Rezensionen

Ankes Bewertung 04 Sterne.png

Die „Sinful Wallflowers“ sind eine zu allem entschlossene Gruppe von allen ignorierten Mauerblümchen, die beschlossen haben, ihr Schicksal ab sofort selbst in die Hände zu nehmen. Unter ihnen ist auch Miss Katherine Danvers, von allen Kitty genannt.

Nach dem Tod ihres Vaters und den damit verbundenen finanziellen Einschränkungen für sie, ihre Mutter und ihre Schwestern, ist es nun an Kitty, einen Titel zu heiraten und damit erneut die guten Verbindungen zum ton herzustellen. Doch auch in ihrer zweiten Saison bleiben die Verehrer fern.

Doch Kitty hat einen Plan. Dieser soll nicht so sehr Kitty selber dienen, sondern vor allem ihren Schwestern gute Partien sichern. Sie streut das Gerücht, dass sie mit dem zurückgezogen lebenden Duke of Thornton verlobt sei – und volia, schon kann sich die Familie vor Einladungen zu den exklusiven Events der höchsten Kreise nicht mehr retten. Um die Lüge nicht allzu auszuweiten, hofft Kitty, dass sie nach ein paar Wochen ihre Schwestern unter die Haube bekommen hat und sie sich wieder vom Duke „entloben“ kann.

Doch Alexander Masters, so zurückgezogen der Duke auch in Schottland leben mag, bekommt Wind von der Sache im fernen London – und ist fasziniert von der Frau, die behauptet, seine Verlobte zu sein. Und obwohl er sich schon lange nicht mehr in London hat sehen lassen, nach einem Unfall vernarbt und teilweise auf einen Rollstuhl angewiesen, konfrontiert er Kitty mit seiner Anwesenheit auf einem Ball.
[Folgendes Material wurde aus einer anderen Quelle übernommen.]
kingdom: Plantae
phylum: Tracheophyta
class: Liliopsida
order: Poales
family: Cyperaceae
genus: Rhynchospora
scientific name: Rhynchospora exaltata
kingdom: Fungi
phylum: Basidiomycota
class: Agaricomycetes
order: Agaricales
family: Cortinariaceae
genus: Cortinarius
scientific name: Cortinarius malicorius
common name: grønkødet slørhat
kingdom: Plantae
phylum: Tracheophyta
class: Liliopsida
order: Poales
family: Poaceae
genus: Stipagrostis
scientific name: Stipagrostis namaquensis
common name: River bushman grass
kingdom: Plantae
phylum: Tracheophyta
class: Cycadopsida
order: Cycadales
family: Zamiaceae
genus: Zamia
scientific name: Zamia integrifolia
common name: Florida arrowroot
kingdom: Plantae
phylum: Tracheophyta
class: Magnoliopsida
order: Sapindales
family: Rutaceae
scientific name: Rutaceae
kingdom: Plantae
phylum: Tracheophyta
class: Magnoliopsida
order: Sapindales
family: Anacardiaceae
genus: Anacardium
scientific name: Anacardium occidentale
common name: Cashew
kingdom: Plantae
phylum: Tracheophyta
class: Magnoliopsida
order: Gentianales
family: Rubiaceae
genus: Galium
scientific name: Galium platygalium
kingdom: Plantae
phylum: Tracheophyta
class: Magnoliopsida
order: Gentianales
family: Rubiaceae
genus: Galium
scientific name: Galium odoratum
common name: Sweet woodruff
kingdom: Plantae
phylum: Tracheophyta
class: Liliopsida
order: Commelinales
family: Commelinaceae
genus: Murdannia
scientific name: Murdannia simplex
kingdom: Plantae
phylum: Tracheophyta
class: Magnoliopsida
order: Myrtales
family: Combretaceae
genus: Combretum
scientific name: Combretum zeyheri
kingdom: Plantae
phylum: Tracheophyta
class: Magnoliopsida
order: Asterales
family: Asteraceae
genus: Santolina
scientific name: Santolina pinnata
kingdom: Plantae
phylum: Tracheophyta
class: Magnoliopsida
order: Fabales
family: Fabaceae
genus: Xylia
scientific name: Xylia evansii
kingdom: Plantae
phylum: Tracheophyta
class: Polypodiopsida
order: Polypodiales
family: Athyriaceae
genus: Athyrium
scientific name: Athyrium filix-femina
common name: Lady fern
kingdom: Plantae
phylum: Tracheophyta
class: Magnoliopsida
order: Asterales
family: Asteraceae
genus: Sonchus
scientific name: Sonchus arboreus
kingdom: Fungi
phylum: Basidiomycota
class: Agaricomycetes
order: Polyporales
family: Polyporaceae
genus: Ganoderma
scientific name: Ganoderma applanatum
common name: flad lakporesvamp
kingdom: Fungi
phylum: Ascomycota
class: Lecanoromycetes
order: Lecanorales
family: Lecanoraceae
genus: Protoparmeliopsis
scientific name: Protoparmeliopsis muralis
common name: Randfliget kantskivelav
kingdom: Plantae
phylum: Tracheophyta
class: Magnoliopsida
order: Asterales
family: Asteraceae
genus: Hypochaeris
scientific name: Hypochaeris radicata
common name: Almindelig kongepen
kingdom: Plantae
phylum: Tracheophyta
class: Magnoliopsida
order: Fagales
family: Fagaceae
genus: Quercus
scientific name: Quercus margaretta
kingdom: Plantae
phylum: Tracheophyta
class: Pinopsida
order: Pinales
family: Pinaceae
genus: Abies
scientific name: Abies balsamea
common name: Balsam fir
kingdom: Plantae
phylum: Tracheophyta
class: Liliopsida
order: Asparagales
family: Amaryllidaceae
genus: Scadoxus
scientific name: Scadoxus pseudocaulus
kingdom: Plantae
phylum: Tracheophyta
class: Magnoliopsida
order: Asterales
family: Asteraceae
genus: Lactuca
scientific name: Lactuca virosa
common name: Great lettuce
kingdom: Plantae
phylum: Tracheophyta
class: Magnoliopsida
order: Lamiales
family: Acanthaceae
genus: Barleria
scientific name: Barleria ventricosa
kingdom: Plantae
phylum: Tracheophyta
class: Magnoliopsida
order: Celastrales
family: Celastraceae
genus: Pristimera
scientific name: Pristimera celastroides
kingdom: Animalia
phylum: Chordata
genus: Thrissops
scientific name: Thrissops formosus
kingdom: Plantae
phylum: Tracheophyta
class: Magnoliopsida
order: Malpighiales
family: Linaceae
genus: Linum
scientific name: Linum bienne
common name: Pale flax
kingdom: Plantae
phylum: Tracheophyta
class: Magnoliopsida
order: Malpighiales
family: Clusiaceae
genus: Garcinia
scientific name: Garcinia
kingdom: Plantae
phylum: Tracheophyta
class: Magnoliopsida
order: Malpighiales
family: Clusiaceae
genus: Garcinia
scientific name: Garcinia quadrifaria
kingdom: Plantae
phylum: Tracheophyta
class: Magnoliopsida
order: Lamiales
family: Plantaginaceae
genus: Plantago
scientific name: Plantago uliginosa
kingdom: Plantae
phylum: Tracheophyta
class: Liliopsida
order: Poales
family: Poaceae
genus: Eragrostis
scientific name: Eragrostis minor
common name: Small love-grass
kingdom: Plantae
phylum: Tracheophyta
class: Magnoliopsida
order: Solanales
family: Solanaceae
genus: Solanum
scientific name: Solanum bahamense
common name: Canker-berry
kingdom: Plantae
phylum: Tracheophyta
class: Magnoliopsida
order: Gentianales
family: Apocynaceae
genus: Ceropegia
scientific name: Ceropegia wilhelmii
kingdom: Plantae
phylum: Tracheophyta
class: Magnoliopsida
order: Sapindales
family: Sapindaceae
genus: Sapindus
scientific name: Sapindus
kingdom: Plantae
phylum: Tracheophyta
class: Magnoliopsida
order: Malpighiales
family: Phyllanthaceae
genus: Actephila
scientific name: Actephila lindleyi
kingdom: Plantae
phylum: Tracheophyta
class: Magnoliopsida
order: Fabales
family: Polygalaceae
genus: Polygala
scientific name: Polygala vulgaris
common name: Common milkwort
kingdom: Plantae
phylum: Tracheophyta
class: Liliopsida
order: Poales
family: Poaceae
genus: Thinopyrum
Von Stacy Reid habe ich bereits den 1. Teil der „Regency Scandals“ gelesen. „Versehentlich verliebt in den Duke“, fand ich ganz okay, konnte mich aber nicht wirklich überzeugend. Trotzdem wollte ich der Autorin noch eine Chance geben, da ich vom Originaltitel „My Darling Duke“ viel Gutes gehört hatte. Zuvor hatte ich mich auch noch überzeugt, dass die Übersetzerin eine andere ist – nach meiner Erfahrung mit „Versehentlich verliebt in den Duke“ wollte auf Nummer sicher gehen und ausschließen, dass sich ein Problem für mich in der Qualität der Übersetzung findet.

Es hat sich für mich jedoch herausgestellt, dass meine Probleme mit den Geschichten der Autorin nicht an den Übersetzungen liegen, sondern an dem Stil, mit dem Stacy Reid ihre Geschichten erzählt und den Werkzeugen, die sie dazu zu nutzen scheint, nämlich äußerst launische und irrationale Charaktere.

Grundsätzlich hat mir „Die Schöne und der Duke“ deutlich besser gefallen als, die erste Geschichte, die ich von der Autorin gelesen habe. Überzeugt hat sich mich damit jedoch erneut nicht. Auch hier kam ich wiederholt nicht mit dem launischen Helden und der viel zu edelmütigen Heldin zurecht. Sie lässt ihm nicht nur jede Laune durchgehen, sie verliebt sich sogar noch in ihn. Für mich einfach nicht zu verstehen.

Ich habe zwar eine Ahnung, was die Autorin mit dieser Ausarbeitung ihrer Charaktere bezweckt und worauf sie damit hinauswill, doch sympathischer hat es mir die Protagonisten oder den Stil der Autorin deswegen nicht gemacht. Ich muss jedoch zugestehen, dass die Geschichte grundsätzlich nicht schlecht erzählt ist und damit auch über einen durchaus ansprechenden grumpy/sunshine-Anteil verfügt, was sie für Fans von Historicals und speziell diesen Tropes attraktiv macht.

Was mich betrifft, so stellt sich mir erneut die Frage, ob ich in Zukunft lieber einen Bogen um die Autorin mache oder weitere Geschichten von ihr ausprobiere. Ich denke, dass ich die Entscheidung zu gegebener Zeit auf mich zukommen und dann meine Lese-Laune entscheiden lasse.

Kurzgefasst: eine durchaus unterhaltsame Geschichte, die jedoch auch schwierige und launischer Charaktere bietet, viel hü und hott, und eine für mich nicht nachvollziehbare Liebesgeschichte.